1.2.1. Les procédures compensatoires

La procédure compensatoire la plus communément évoquée est restituée dans le cadre du modèle dit de ’sommation linéaire (pondérée)’. Différentes variantes de ce modèle existent. Le plus souvent, il est fait l’hypothèse que le décideur attribue un coefficient de pondération à chacune des dimensions-critère utilisée, censé traduire à ses yeux leur importance relative. Chaque option se verrait alors affectée autant de valeurs qu’il y a de dimensions-critère actives : une valeur par dimension-critère.
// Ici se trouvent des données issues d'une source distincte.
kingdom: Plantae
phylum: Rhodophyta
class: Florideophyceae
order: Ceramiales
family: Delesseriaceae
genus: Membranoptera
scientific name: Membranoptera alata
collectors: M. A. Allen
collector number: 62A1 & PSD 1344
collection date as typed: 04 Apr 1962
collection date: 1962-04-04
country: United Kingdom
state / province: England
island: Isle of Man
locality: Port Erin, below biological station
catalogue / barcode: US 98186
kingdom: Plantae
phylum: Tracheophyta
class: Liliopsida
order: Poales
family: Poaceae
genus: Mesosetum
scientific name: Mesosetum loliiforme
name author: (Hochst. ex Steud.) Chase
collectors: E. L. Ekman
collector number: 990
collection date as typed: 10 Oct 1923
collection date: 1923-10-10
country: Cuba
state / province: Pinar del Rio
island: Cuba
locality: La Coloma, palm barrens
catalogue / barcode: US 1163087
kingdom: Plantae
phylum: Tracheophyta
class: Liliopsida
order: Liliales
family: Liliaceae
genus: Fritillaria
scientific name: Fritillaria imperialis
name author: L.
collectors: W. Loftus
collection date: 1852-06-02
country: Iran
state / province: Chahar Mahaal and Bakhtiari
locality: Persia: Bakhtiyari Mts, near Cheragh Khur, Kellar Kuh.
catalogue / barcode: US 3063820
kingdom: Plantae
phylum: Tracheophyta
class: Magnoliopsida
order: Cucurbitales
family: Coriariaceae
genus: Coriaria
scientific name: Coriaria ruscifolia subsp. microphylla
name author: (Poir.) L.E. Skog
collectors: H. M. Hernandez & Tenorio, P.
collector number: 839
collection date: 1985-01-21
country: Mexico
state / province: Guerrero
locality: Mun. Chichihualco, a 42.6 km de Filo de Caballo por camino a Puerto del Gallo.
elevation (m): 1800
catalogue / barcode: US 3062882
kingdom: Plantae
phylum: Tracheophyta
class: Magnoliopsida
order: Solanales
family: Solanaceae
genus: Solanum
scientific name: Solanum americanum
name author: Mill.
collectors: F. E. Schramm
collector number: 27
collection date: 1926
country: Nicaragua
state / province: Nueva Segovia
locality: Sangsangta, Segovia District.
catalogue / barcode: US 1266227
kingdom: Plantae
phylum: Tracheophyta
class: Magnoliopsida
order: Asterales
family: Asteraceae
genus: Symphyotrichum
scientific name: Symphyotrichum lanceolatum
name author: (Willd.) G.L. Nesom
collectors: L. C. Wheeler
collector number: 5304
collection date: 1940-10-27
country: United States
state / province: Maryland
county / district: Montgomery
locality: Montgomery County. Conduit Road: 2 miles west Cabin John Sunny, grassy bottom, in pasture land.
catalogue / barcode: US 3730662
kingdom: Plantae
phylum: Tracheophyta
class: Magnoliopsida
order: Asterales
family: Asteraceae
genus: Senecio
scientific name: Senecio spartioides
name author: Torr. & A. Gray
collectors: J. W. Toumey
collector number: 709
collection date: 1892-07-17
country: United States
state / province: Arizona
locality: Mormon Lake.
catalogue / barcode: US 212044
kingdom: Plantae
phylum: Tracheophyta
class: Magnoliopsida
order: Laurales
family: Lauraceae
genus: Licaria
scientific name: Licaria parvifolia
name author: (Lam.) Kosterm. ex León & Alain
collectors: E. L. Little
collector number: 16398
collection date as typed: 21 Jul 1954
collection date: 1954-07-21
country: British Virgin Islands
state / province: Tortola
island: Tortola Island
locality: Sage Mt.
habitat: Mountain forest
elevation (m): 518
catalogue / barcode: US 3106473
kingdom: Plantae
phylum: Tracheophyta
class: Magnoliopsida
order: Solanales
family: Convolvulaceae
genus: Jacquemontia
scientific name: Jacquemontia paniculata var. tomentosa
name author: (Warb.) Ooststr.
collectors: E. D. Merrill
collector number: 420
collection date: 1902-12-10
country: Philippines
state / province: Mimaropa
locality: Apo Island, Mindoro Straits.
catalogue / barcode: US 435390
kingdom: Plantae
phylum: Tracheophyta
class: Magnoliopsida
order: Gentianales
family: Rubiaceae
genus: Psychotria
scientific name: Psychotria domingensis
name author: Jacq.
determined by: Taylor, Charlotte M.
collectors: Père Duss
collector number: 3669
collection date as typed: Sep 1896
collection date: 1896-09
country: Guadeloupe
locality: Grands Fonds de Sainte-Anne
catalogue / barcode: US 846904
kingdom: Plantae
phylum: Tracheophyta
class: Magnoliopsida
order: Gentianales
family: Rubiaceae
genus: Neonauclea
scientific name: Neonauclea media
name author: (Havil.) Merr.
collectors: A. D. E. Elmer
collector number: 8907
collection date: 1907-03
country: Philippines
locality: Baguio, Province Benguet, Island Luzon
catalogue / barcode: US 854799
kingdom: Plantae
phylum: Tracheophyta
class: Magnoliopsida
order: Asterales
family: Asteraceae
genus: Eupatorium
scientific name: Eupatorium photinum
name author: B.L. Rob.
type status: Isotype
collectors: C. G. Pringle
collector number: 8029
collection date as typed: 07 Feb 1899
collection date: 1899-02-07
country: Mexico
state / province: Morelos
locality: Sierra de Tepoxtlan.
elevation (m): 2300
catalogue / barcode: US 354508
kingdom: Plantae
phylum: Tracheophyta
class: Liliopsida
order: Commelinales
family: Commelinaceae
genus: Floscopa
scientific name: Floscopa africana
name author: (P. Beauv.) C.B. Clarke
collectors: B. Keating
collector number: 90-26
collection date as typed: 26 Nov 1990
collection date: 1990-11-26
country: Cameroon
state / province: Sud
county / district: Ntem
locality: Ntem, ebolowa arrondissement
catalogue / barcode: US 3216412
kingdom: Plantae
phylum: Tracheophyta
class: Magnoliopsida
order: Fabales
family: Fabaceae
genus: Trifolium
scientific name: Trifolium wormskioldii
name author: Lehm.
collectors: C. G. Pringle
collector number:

Comme pour l’ensemble des modèles multicritères, les valeurs assignées peuvent soit correspondre directement à une réalité physique (lorsqu’il s’agit, par exemple, de comparer des appartements au regard de leur superficie respective), soit renvoyer aux gradations d’une échelle de mesure subjective, ordinale ou cardinale (lorsqu’il s’agit, par exemple, d’apprécier ces mêmes appartements à l’aune de leur cachet respectif). Dans le cadre du modèle qui nous concerne ici, la valeur totale d’une option se présenterait comme la somme pondérée des différentes valeurs (cardinales) exprimées. Serait choisie (préférée) l’option qui, parmi toutes celles examinées, bénéficie de la valeur totale la plus élevée.

Ce modèle de sommation linéaire paraît, à l’évidence, celui qui se trouve être le plus proche des représentations économiques standards du choix. Il semble plus particulièrement compatible avec le modèle du consommateur suggéré par Lancaster [1966]. Bien que l’auteur se soit contenté de développements théoriques, sa perspective est porteuse d’un processus d’évaluation multicritères, puisque le consommateur ’lancasterien’ (contrairement à son homologue ’hicksien’) apprécie les différents biens (ou paniers de biens) en termes des ’caractéristiques’ qu’ils offrent. Deux points (notamment) permettent toutefois de distinguer l’approche lancasterienne des modèles multicritères d’inspiration plus psychologique, établis, quant à eux, dans une optique inductiviste/empiriste marquée. Il apparaît, d’une part, que ces derniers modèles revendiquent un espace d’application plus local : le décideur est réputé en mesure de recourir à des procédures de sommation linéaire lorsqu’il s’agit de départager un petit nombre d’options188. Loin donc l’idée que celui-ci pourrait appliquer de telles procédures aux fins d’arbitrages entre un nombre d’options pour ainsi dire illimité. Il ressort, d’autre part, que les coefficients de pondération sont considérés comme fixes. Or, le modèle de Lancaster fait appel à des taux marginaux de substitution décroissants entre les diverses caractéristiques (Earl [1990, p. 727]). Le modèle de sommation linéaire du psychologue se révèle donc nettement moins exigeant, du point de vue des aptitudes motivationnelles prêtées au décideur, que ne l’est son cousin de facture économique standard.

Le ’modèle de sommation des différences’ (’additive differences model’) est également souvent invoqué afin de décrire une procédure compensatoire qui, généralement, mais pas nécessairement, conduit le décideur à retenir des choix distincts de ceux qu’il adopterait au terme d’une procédure de sommation linéaire pondérée. Cette autre procédure compensatoire repose sur une série de comparaisons directes intervenant entre deux options : à chaque phase du processus, l’option préférée demeure en lice et se voit comparée à une autre option rivale. Le jeu de comparaisons prend fin lorsque l’ensemble des options initialement délimité par le décideur se trouve épuisé. Quant aux comparaisons en tant que telles, celles-ci procèdent sur la base d’évaluations réalisées dimension-critère par dimension-critère. A chaque étape, le décideur apprécie les écarts de valeur (positifs ou négatifs) qui séparent deux options rivales le long de chacune des dimensions-critère retenues. La sommation de ces différences permet de départager les options considérées.

Notes
188.

De manière plus précise, on considère généralement que le modèle de sommation linéaire n’est doté d’une portée descriptive que lorsque le nombre d’options est des plus restreints. Mais, à mesure qu’augmente le nombre d’options à évaluer, on concèdera le plus souvent, à l’instar de Hogarth [1987, p. 74], que les vertus descriptives du modèle se dégradent systématiquement. En effet, même si la portée prédictive du modèle compensatoire semble pouvoir être, jusqu’à un certain point, bien maintenue, sa pertinence explicative se détériore fortement.